I’m walking the line from 34th to Gansevoort, its asters and sumacs and liatris and coneflowers a meadow haze leafing out the muffin-browns and distant chrome of the skyline to the east. Limping the old track, grateful for the frequent benches and absent company of so many other breaths, the blue breeze.
I wish my nine-year-old were here — to brush her fingertips against the purple grass and watch the bees use the wildflowers on the disused rails to gather spice for mead. A warbler, well-concealed, essays an aria. The Hudson is a teal swarth the colour of her garden-going dress. Her sandals frisk the gravel as she leans into an autumn lush she has never known, making up names for what delights: Sunflume, Seaworthy, Want-You-Gone, Midnight Waltz, Violet Troll-Hair, Strayfire, Desideranium.
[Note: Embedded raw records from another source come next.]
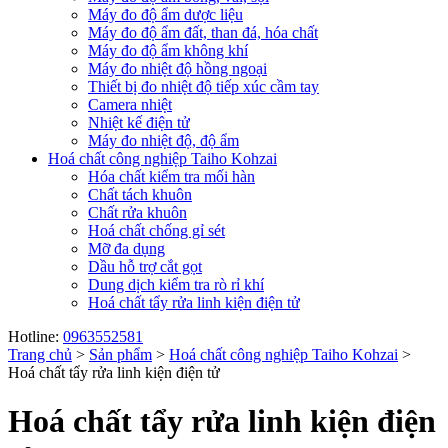
Máy đo độ ẩm dược liệu
Máy đo độ ẩm đất, than đá, hóa chất
Máy đo độ ẩm không khí
Máy đo nhiệt độ hồng ngoại
Thiết bị đo nhiệt độ tiếp xúc cầm tay
Camera nhiệt
Nhiệt kế điện tử
Máy đo nhiệt độ, độ ẩm
Hoá chất công nghiệp Taiho Kohzai
Hóa chất kiểm tra mối hàn
Chất tách khuôn
Chất rửa khuôn
Hoá chất chống gỉ sét
Mỡ đa dụng
Dầu hỗ trợ cắt gọt
Dung dịch kiểm tra rò rỉ khí
Hoá chất tẩy rửa linh kiện điện tử
Hotline:
0963552581
Trang chủ
>
Sản phẩm
>
Hoá chất công nghiệp Taiho Kohzai
>
Hoá chất tẩy rửa linh kiện điện tử
Hoá chất tẩy rửa linh kiện điện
But she is half a planet away in a different climate, rehearsing sanctioned truths for year-end tests, grappling with sums and with a language that catches in her throat, verities meant to tell her who she is in the world. Precision and heritage and function and worth.
There is beauty in fidelity. But not the only kind of beauty.
If fate is kind she may find her way here in her time, whether or not I’m around to see it. I hope it will be on a day like this: a day where she can be glad of this life and her place in it, content to follow the verdant path wherever it leads. A day she’d wish on anyone.